Borders College is the first project in the UK that harnesses waste water that goes down sinks, showers and toilets. They recycle it to make use of the heat that would otherwise be lost.
The college gets 95% of its heating from the nearby sewer water on its way to a waste treatment factory.
The makers of the Borders College system state that around 30% of all energy in the world ends up in the sewer!
HOW DOES IT WORK?
When we flush our toilets, or drain our showers and baths, there is heat in the water that is carried away. It is not a very high temperature, but by using a heat pump, the temperature can be raised to a level that can be used to heat (or cool) buildings and water. This is known as a heat recovery system.
The SHARC system used at Border’s College, separate the liquid and solid waste that are on their way to waste treatment plants. The liquid then goes to a heat exchanger which transfers the heat to the water in the heating system (without mixing it with the sewage water). A heat pump then raises the temperature of the water high enough to use in homes and business. Then the now cooler sewage water goes to the treatment plant.
By lowering the amount of waste heat going into the environment we can save money, improve the air quality and make our heating more sustainable.
More than 50% of all energy produced by humanity is lost as heat. This happens everywhere, from large power stations and industrial sites to people’s homes and cars.

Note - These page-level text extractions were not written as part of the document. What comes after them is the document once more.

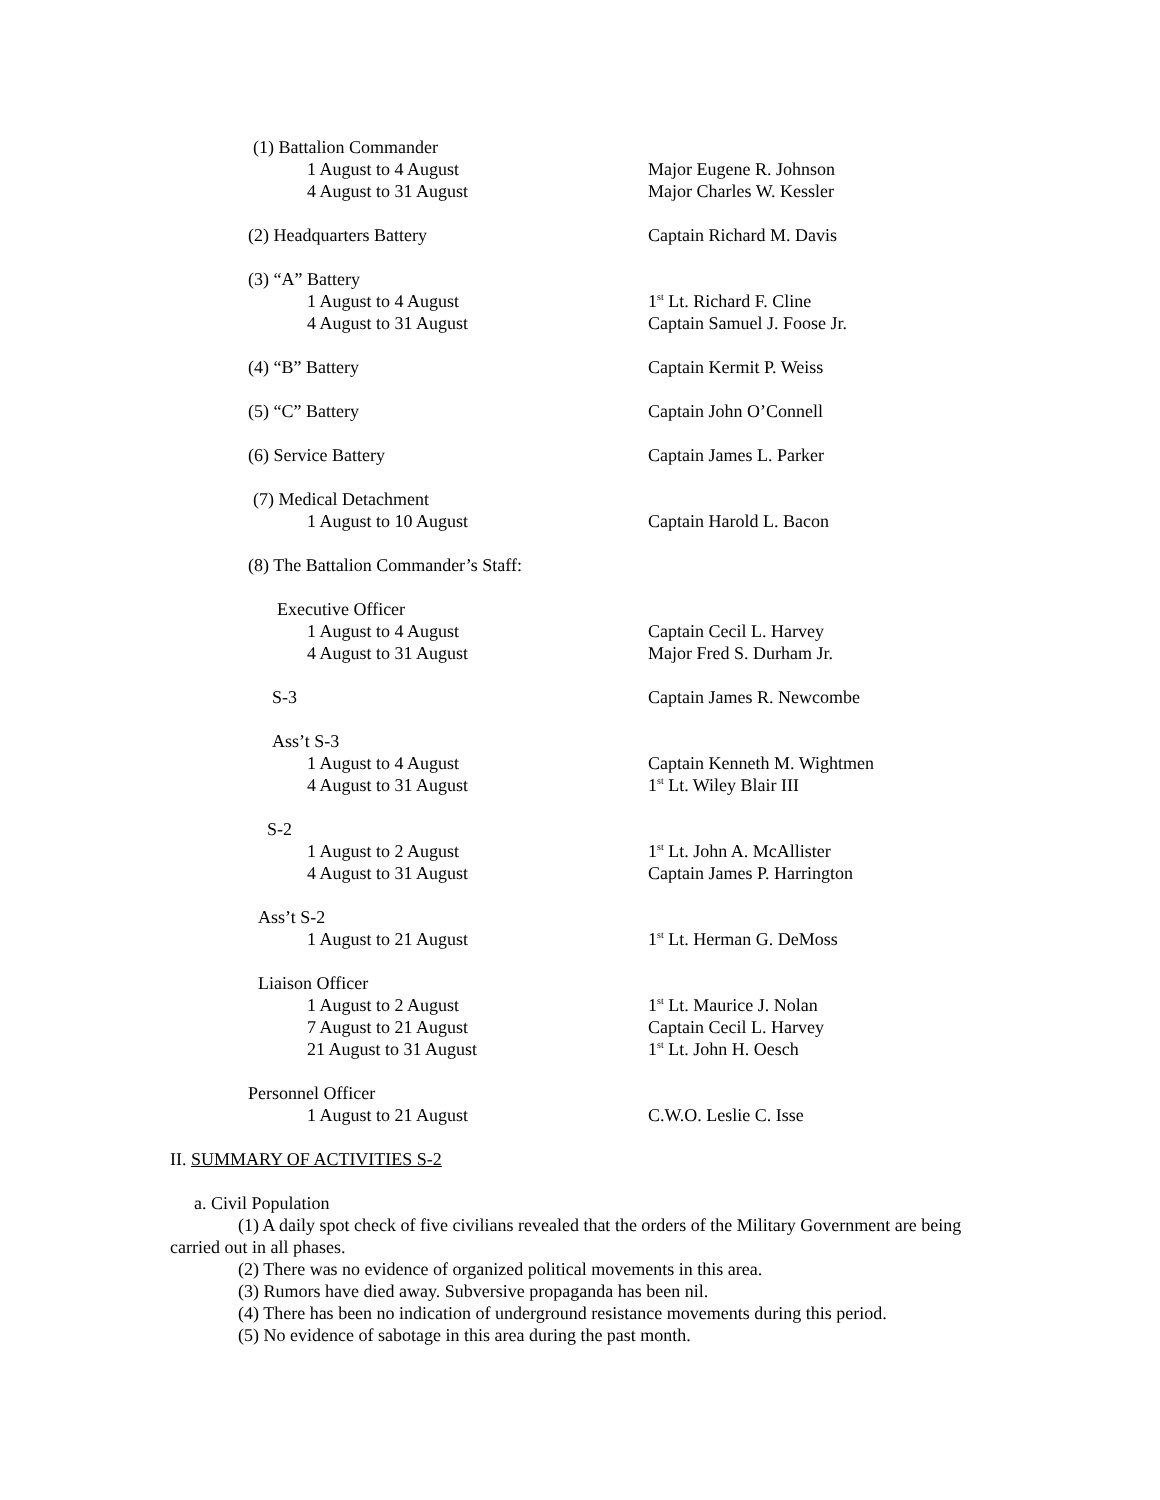(1) Battalion Commander
1 August to 4 August Major Eugene R. Johnson
4 August to 31 August Major Charles W. Kessler
(2) Headquarters Battery Captain Richard M. Davis
(3) “A” Battery
1 August to 4 August 1<sup>st</sup> Lt. Richard F. Cline
4 August to 31 August Captain Samuel J. Foose Jr.
(4) “B” Battery Captain Kermit P. Weiss
(5) “C” Battery Captain John O’Connell
(6) Service Battery Captain James L. Parker
(7) Medical Detachment
1 August to 10 August Captain Harold L. Bacon
(8) The Battalion Commander’s Staff:
Executive Officer
1 August to 4 August Captain Cecil L. Harvey
4 August to 31 August Major Fred S. Durham Jr.
S-3 Captain James R. Newcombe
Ass’t S-3
1 August to 4 August Captain Kenneth M. Wightmen
4 August to 31 August 1<sup>st</sup> Lt. Wiley Blair III
S-2
1 August to 2 August 1<sup>st</sup> Lt. John A. McAllister
4 August to 31 August Captain James P. Harrington
Ass’t S-2
1 August to 21 August 1<sup>st</sup> Lt. Herman G. DeMoss
Liaison Officer
1 August to 2 August 1<sup>st</sup> Lt. Maurice J. Nolan
7 August to 21 August Captain Cecil L. Harvey
21 August to 31 August 1<sup>st</sup> Lt. John H. Oesch
Personnel Officer
1 August to 21 August C.W.O. Leslie C. Isse
II. SUMMARY OF ACTIVITIES S-2
a. Civil Population
(1) A daily spot check of five civilians revealed that the orders of the Military Government are being carried out in all phases.
(2) There was no evidence of organized political movements in this area.
(3) Rumors have died away. Subversive propaganda has been nil.
(4) There has been no indication of underground resistance movements during this period.
(5) No evidence of sabotage in this area during the past month.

This heat lost to the environment only has a small direct impact on the environment (about 1% of global warming). If we could capture and use this wasted energy it would greatly reduce the amount of energy we need to generate and in turn lower the amount of CO2 released into the atmosphere.
There are many potential sources to harvest waste heat from:
- Crematoriums in the UK and Sweden have been used to heat swimming pools.
- Heat from the underground in parts of London is used to heat local homes.
- Data centres run by large tech companies, one data centre in Denmark can heat up to 7000 homes.
The biggest challenge to increasing efficiency and using as much waste heat as possible is that a lot of the places that produce large amounts of waste heat (like power stations and ironworks) are built far away from where the heat could be used. Heat can’t be transported very far. A possible solution is to use the waste heat to make electricity which is much easier to transport and could be used for anything we want.
This would save people money and mean a lot less CO2 being released.